SOURCE EXCERPT -
________________________

You're all just jealous that I'm the first one with pantshorts......and clown shoes.


----------



## Walraven (Jan 24, 2014)

Johnny_5 said:


> Just received my Bjornklader 3/4 pants.  They felt and looked a little goofy at first, but they are growing on me. I just can't bear the thought of giving up the knee pads when it gets hot. I think I'm keepin em! :thumbsup:


I'v seen this look before....


----------



## Stephen H (Feb 18, 2011)

Johnny_5 said:


> Man, tough crowd! :laughing:
> 
> They're just long shorts.
> 
> ...


 If you really haven't been called kid in over 20 years........ then you should be old enough to have known better than to buy those pants.( or culottes,or pedal pushers or whatever they are).
stephen


----------



## BBuild (Oct 10, 2012)

Johnny_5 said:


> Just received my Bjornklader 3/4 pants. They felt and looked a little goofy at first, but they are growing on me. I just can't bear the thought of giving up the knee pads when it gets hot. I think I'm keepin em! :thumbsup:


I was just looking at a pair of the high-waters yesterday at JR Distributors booth at JLC. I held them up to my waist and they seemed too long so I didn't bother. As soon as I left I was kicking myself for not at least trying them on.

I see the sale prices JR had at the show are active on their site now. I could still order a pair for about $60 and after the deal they gave me yesterday I would feel bad not buying from them. 

I hear ya about not wanting to lose the knee pads. I was doing a small crown job Friday so I figured I would leave them out. First thing in the morning I go to grab something out the back of the van and kneel down right on the door latch. I remembered real quick why I wear them daily.


----------



## Johnny_5 (Apr 24, 2014)

BBuild said:


> I was just looking at a pair of the high-waters yesterday at JR Distributors booth at JLC. I held them up to my waist and they seemed too long so I didn't bother. As soon as I left I was kicking myself for not at least trying them on.
> 
> I see the sale prices JR had at the show are active on their site now. I could still order a pair for about $60 and after the deal they gave me yesterday I would feel bad not buying from them.
> 
> I hear ya about not wanting to lose the knee pads. I was doing a small crown job Friday so I figured I would leave them out. First thing in the morning I go to grab something out the back of the van and kneel down right on the door latch. I remembered real quick why I wear them daily.


The sale price at JR was the reason I pulled the trigger on these. Knee pads are right where they need to be. The pants have spoiled me. I mostly do kitchen cab installs, so being able to "walk" around on my knees and not stand up every time I need to move around is worth every penny. I was in a gravel crawl space the other day and spent a couple hours kneeling on 3/4 crushed stone without even thinking about it.

Whatever you do though.......DON'T PUT PICS ON HERE! These guys are merciless!! :laughing:


----------



## Johnny_5 (Apr 24, 2014)

Stephen H said:


> If you really haven't been called kid in over 20 years........ then you should be old enough to have known better than to buy those pants.( or culottes,or pedal pushers or whatever they are).

________________________

DATA SEGMENT -
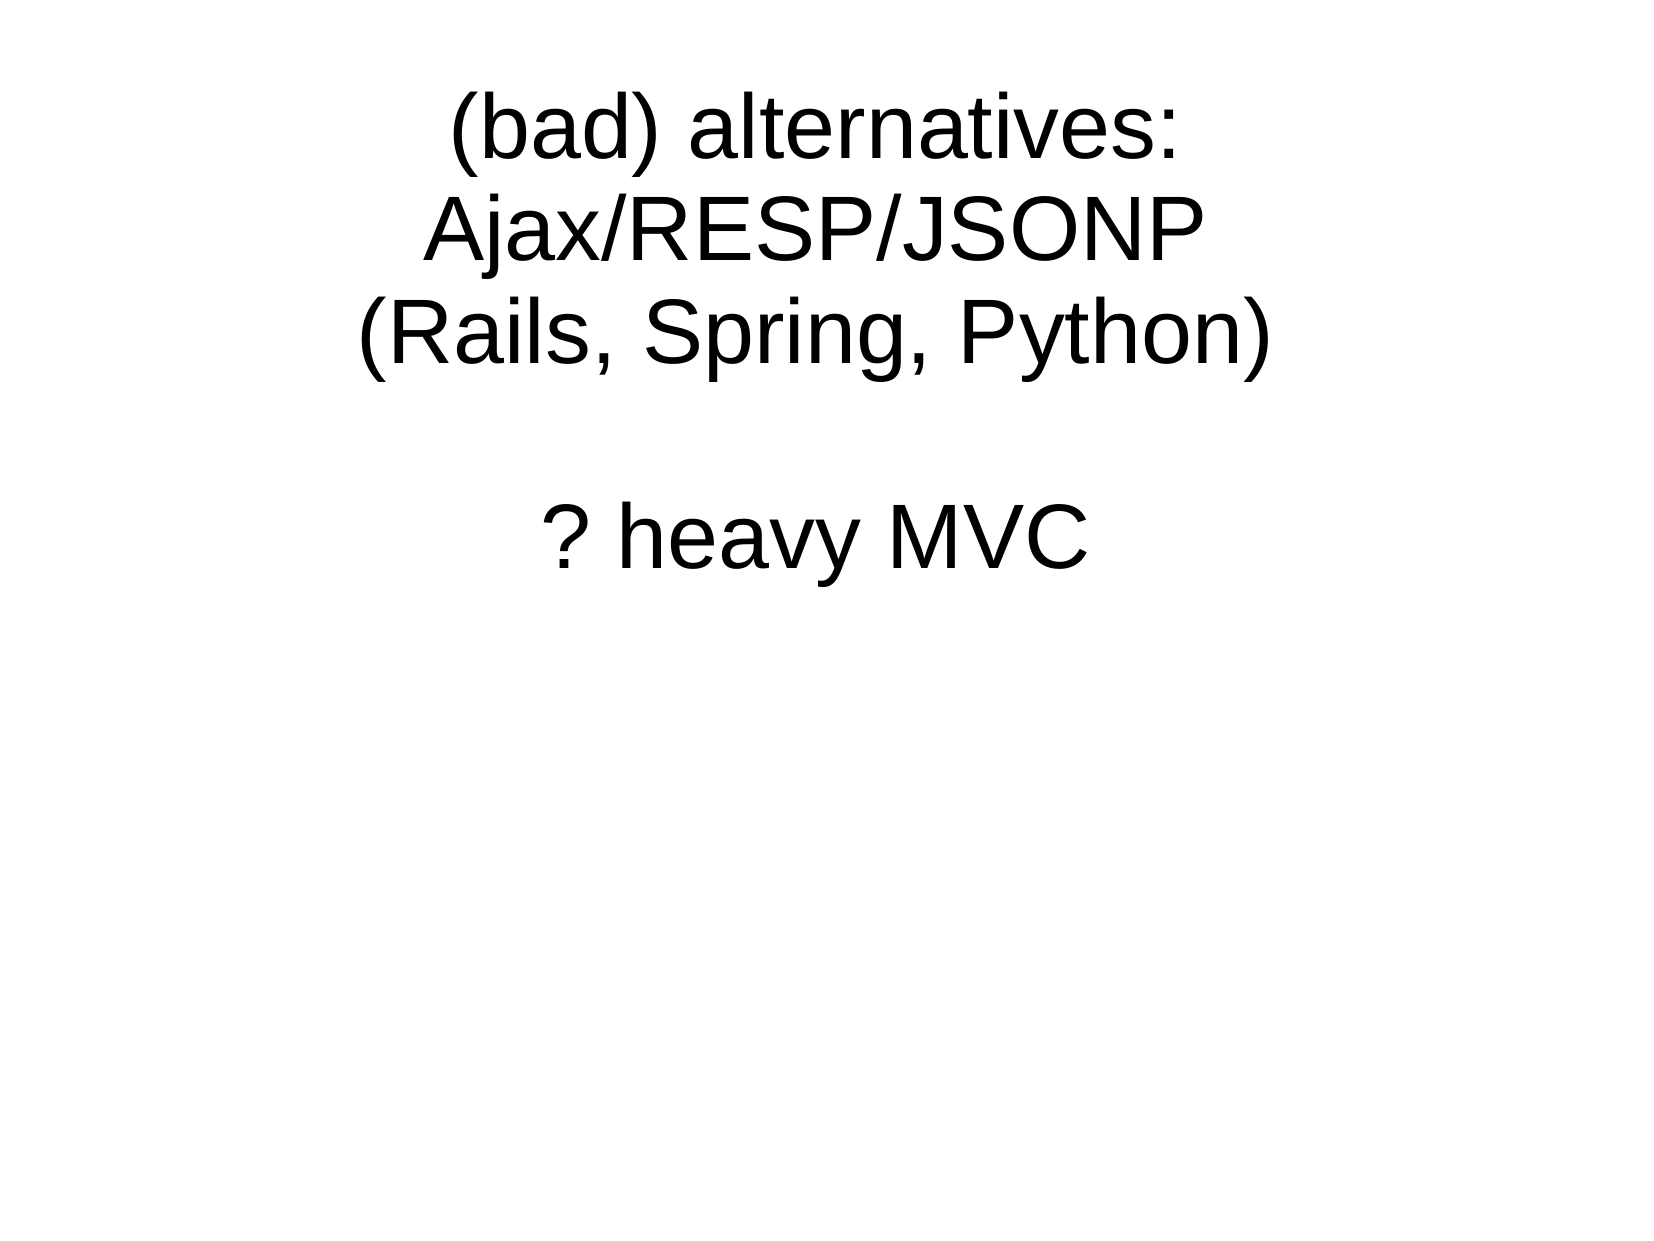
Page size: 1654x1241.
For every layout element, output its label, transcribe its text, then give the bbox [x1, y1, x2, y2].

title (bad) alternatives: Ajax/RESP/JSONP (Rails, Spring, Python) ? heavy MVC [71, 75, 1561, 588]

________________________

TASKS FOR THIS EXERCISE -
1. From the thread on knee-pad pants, quote word for word the part that opens with the words containing "## Walraven (Jan" and closes with "this look before....".
2. In the thread on knee-pad pants, what kind of work does Johnny_5 say he mostly does?
3. Check each statement against the thread on knee-pad pants and answer yes or no, quoting the deciding words: (a) BBuild held the pants up and they seemed too short. (b) Johnny_5 spent a couple hours kneeling on crushed stone in a crawl space. (c) BBuild could still order a pair for about $60.

THE SOLUTIONS -
1.
## Walraven (Jan 24, 2014)

Johnny_5 said:


> Just received my Bjornklader 3/4 pants.  They felt and looked a little goofy at first, but they are growing on me. I just can't bear the thought of giving up the knee pads when it gets hot. I think I'm keepin em! :thumbsup:


I'v seen this look before....

2. Kitchen cab installs.

3.
(a) No: "they seemed too long so I didn't bother"
(b) Yes: "spent a couple hours kneeling on 3/4 crushed stone without even thinking about it"
(c) Yes: "I could still order a pair for about $60"